Ela ficou escondida por um ano e meio. Agora, Mira Murati finalmente resolveu aparecer — e o que ela disse pode mudar a forma como você enxerga a corrida pela inteligência artificial.
A ex-CTO do OpenAI sentou-se com a Bloomberg em São Francisco na última quinta-feira para sua primeira grande entrevista em 18 meses. E, mesmo sendo cautelosa, o recado foi claro: a Thinking Machines Lab, sua nova empresa, não veio para brincar.
O que a Thinking Machines está construindo — e por que isso é diferente de tudo que você já viu
Murati revelou que a empresa está desenvolvendo algo que chama de "modelos de interação". A ideia? Em vez do tradicional "pergunta e resposta" que domina o mercado hoje, os modelos da Thinking Machines processam fluxos contínuos de áudio, texto e vídeo em intervalos de 200 milissegundos.
Traduzindo: a IA consegue captar interrupções, correções no meio da frase e até pausas para pensar — algo muito mais próximo de uma conversa humana real. Mas ela foi cuidadosa: chamou o projeto de "primeiro passo", não de produto finalizado, e não deu data de lançamento.
O "blip" que abalou o mundo da tecnologia — e o que Murati realmente pensa sobre Sam Altman
Quando a repórter Emily Chang perguntou sobre a semana caótica de novembro de 2023 — quando o conselho do OpenAI demitiu Sam Altman e Murati virou CEO interina — a resposta foi direta.

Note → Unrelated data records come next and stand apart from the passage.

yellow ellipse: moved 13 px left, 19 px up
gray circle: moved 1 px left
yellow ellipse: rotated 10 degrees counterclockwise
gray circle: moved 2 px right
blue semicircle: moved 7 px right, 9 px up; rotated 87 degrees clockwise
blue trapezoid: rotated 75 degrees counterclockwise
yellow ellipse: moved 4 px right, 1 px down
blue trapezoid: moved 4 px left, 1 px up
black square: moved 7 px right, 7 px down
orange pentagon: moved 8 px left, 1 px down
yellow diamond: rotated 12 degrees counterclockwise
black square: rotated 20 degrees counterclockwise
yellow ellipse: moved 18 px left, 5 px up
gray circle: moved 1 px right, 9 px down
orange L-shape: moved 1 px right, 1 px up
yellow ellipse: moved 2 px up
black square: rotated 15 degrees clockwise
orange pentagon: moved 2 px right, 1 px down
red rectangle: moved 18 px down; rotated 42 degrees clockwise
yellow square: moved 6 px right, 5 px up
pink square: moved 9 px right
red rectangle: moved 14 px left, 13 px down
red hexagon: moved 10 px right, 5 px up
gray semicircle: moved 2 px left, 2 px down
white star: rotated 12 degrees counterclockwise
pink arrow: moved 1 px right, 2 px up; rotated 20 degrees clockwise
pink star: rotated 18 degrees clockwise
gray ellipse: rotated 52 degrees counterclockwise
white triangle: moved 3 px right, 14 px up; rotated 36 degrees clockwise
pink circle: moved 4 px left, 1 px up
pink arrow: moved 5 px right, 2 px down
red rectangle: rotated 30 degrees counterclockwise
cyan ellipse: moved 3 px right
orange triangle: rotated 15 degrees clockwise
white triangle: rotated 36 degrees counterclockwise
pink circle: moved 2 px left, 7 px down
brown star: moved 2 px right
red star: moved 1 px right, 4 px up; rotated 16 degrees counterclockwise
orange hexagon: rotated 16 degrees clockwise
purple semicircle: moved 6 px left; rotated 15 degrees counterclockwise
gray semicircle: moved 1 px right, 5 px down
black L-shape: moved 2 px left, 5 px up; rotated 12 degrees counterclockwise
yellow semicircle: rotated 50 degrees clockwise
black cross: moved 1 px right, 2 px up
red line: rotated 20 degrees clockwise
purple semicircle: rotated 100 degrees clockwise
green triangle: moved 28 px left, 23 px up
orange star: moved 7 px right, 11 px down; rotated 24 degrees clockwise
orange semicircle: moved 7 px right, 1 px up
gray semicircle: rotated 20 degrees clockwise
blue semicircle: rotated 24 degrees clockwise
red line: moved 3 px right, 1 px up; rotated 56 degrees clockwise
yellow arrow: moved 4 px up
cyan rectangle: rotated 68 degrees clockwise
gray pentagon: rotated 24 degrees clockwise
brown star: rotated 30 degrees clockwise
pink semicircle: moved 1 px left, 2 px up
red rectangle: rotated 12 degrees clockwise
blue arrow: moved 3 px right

Murati disse que, naqueles cinco dias, suas decisões foram guiadas por um único propósito: "proteger a missão e o time". E mais: afirmou que a empresa teria "implodido" sem sua intervenção.
Mas ela também admitiu: "Clareza de intenção não é a mesma coisa que clareza sobre as consequências". Em retrospecto, gostaria de ter pressionado por mais informações e um plano de transição melhor.
E quanto a confiar no ex-chefe? Ela desviou da pergunta — e usou a deixa para soltar um alerta que ecoou por toda a entrevista.
"O problema não é o caráter dos líderes — é a falta de freios e contrapesos"
Murati mudou o foco da conversa para um tema que a preocupa profundamente: a concentração de decisões importantes nas mãos de poucas pessoas — não só no OpenAI, mas em toda a indústria.
"Pessoas boas tomam decisões ruins. Organizações bem-intencionadas se desviam", disse ela. Para Murati, prestamos atenção demais à virtude dos líderes e de menos à governança.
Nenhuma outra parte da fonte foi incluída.